- [WORK ITEM]
Would you copy the records below, exactly and only from their first line through the line containing "nose: (182, 175)", without any pictures?

(Stored data entries)
───
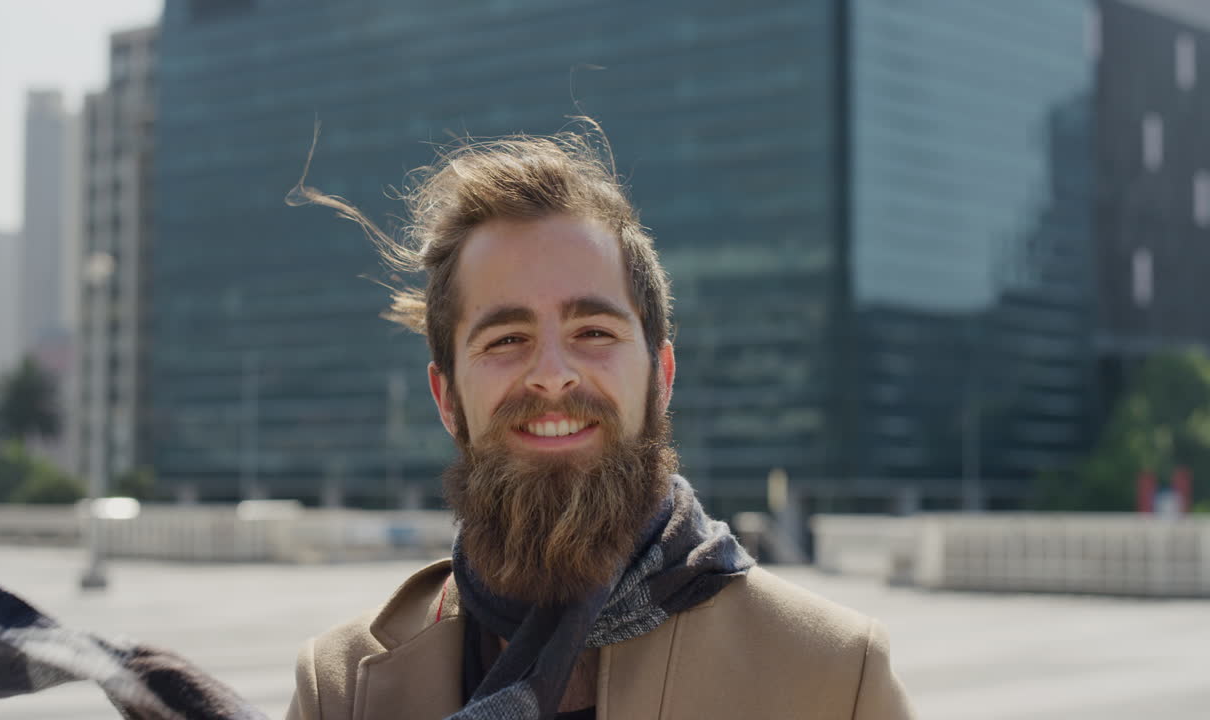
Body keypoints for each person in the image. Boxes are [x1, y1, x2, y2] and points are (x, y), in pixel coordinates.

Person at [284, 127, 916, 720]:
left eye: (593, 331)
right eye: (506, 338)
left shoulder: (834, 676)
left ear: (661, 377)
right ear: (446, 397)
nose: (553, 375)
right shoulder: (337, 688)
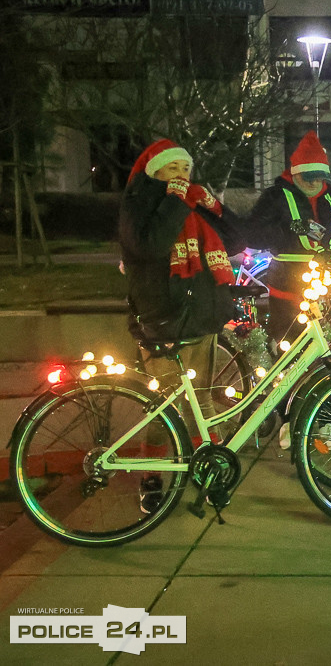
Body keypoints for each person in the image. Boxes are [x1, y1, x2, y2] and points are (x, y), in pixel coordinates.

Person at [119, 138, 243, 513]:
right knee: (163, 409)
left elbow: (237, 240)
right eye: (173, 168)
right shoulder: (141, 202)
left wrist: (213, 205)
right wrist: (175, 198)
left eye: (186, 169)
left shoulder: (193, 202)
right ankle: (152, 478)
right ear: (154, 171)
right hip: (163, 319)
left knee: (201, 403)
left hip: (202, 316)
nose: (182, 175)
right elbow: (151, 246)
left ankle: (208, 470)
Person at [247, 131, 331, 346]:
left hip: (330, 287)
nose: (314, 183)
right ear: (296, 174)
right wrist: (287, 230)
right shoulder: (276, 196)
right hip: (289, 286)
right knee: (289, 345)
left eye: (319, 178)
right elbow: (253, 235)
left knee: (330, 345)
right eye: (309, 178)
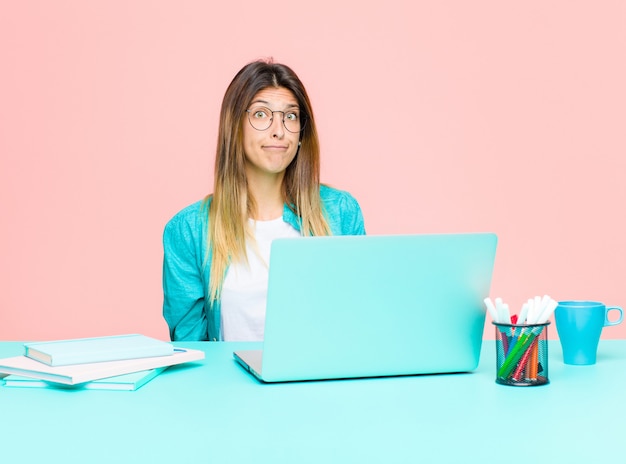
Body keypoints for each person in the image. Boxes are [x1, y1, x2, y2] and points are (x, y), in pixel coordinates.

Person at [162, 59, 365, 341]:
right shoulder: (188, 231)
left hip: (318, 384)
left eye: (290, 116)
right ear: (235, 127)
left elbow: (358, 324)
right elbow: (193, 352)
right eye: (261, 114)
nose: (278, 130)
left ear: (301, 134)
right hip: (228, 385)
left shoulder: (341, 213)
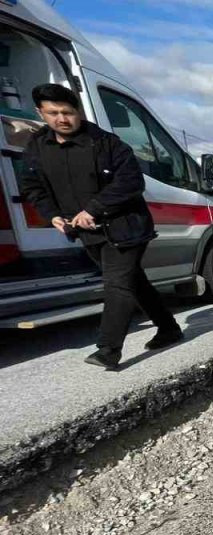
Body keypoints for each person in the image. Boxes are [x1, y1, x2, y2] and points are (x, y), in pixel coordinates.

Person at [19, 83, 182, 370]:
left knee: (117, 284)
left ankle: (108, 349)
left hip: (126, 226)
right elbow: (31, 186)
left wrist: (93, 208)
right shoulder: (37, 147)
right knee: (134, 281)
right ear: (40, 113)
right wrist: (52, 215)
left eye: (67, 112)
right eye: (53, 113)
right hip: (87, 232)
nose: (62, 119)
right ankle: (168, 328)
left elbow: (131, 182)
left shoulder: (107, 144)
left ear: (78, 112)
───
- [TASK OUTPUT]
Body keypoints for each person in the image. Boxes are [x1, y1, x2, y2] and points are (x, y), in pixel coordinates.

Person at [284, 127, 916, 720]:
left eye: (593, 331)
right eye: (506, 338)
left shoulder: (834, 676)
left ear: (661, 377)
right ear: (446, 397)
nose: (553, 375)
right shoulder: (337, 688)
Body keypoints for each person in the image. Boxes are [x1, y1, x2, y2] and points are (x, y), in pixel coordinates.

Person at [119, 138, 243, 513]:
right knee: (163, 409)
left elbow: (237, 240)
right eye: (173, 168)
right shoulder: (141, 202)
left wrist: (213, 205)
right wrist: (175, 198)
left eye: (186, 169)
left shoulder: (193, 202)
right ankle: (152, 478)
right ear: (154, 171)
right hip: (163, 319)
left knee: (201, 403)
left hip: (202, 316)
nose: (182, 175)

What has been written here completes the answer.